Excerpted records:
↓↓↓

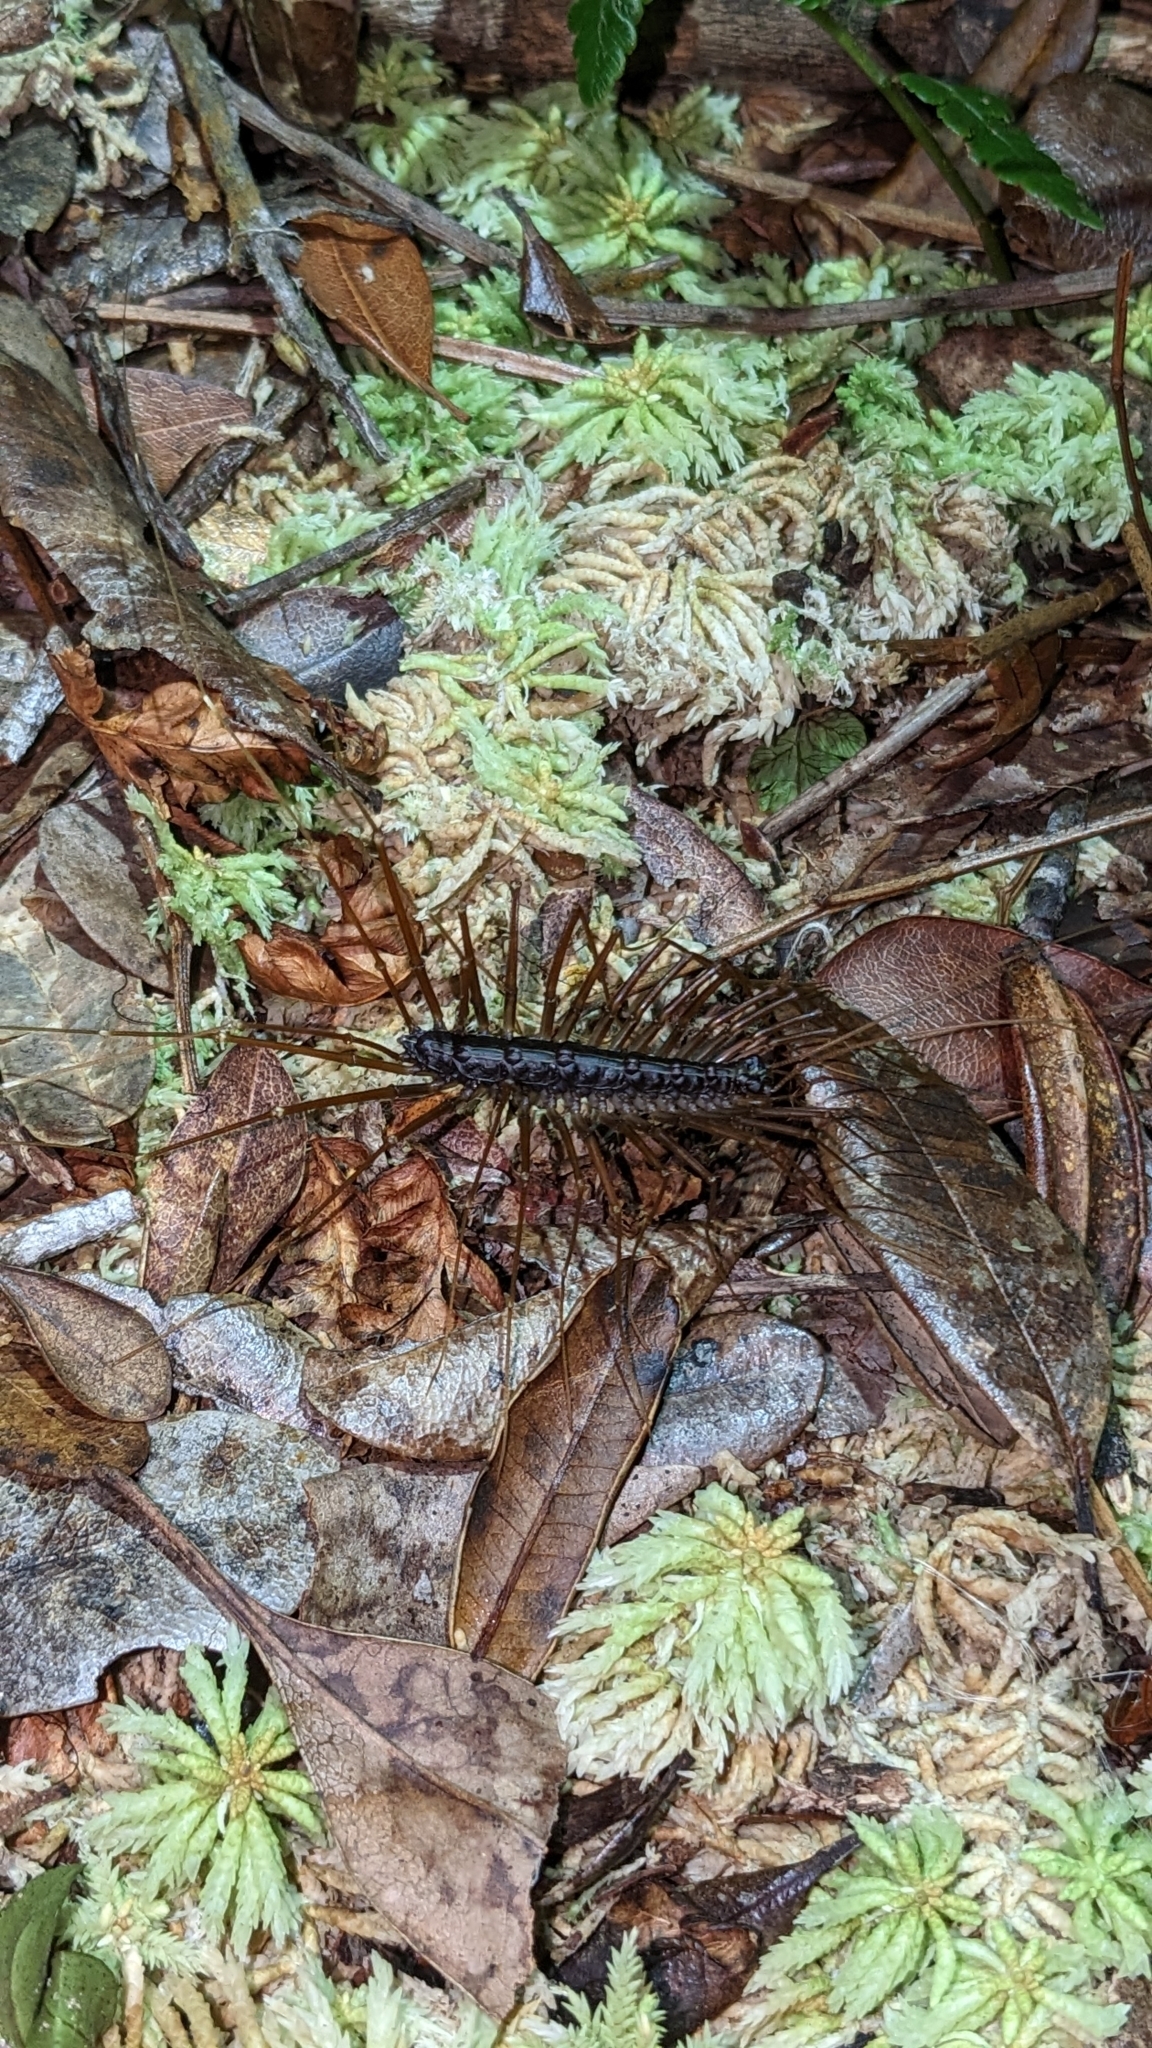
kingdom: Animalia
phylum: Arthropoda
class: Chilopoda
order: Scutigeromorpha
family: Pselliodidae
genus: Sphendononema
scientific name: Sphendononema guildingii
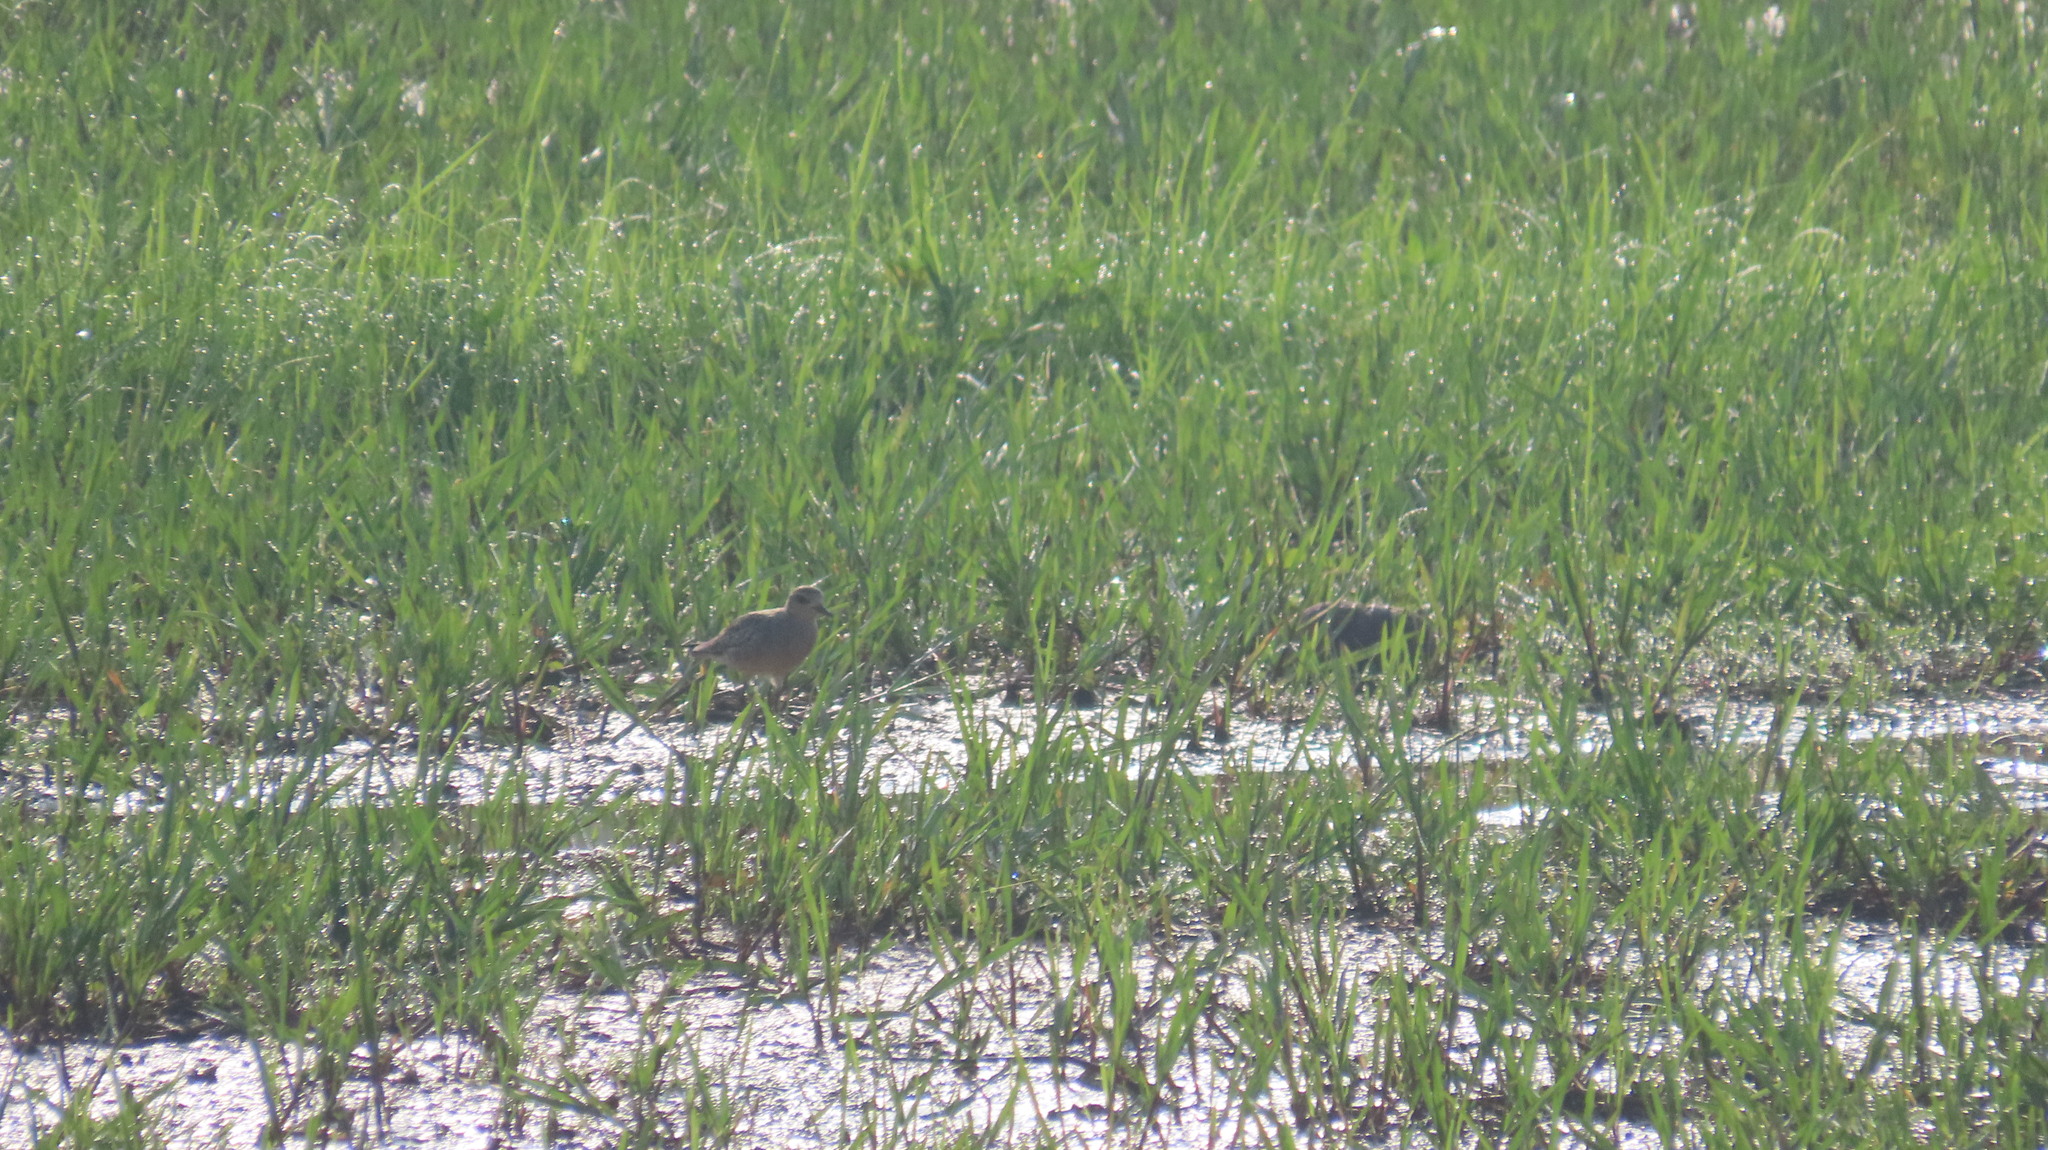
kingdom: Animalia
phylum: Chordata
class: Aves
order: Charadriiformes
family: Charadriidae
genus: Pluvialis
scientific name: Pluvialis fulva
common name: Pacific golden plover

↑↑↑

Short exercise: Please convert the entries, from the line with "order: Scutigeromorpha" up to and including the last line of the entries, into a JSON list of strings with one string per line, omitting blank lines and leaving out the pictures.

Output of the exercise:
[
  "order: Scutigeromorpha",
  "family: Pselliodidae",
  "genus: Sphendononema",
  "scientific name: Sphendononema guildingii",
  "kingdom: Animalia",
  "phylum: Chordata",
  "class: Aves",
  "order: Charadriiformes",
  "family: Charadriidae",
  "genus: Pluvialis",
  "scientific name: Pluvialis fulva",
  "common name: Pacific golden plover"
]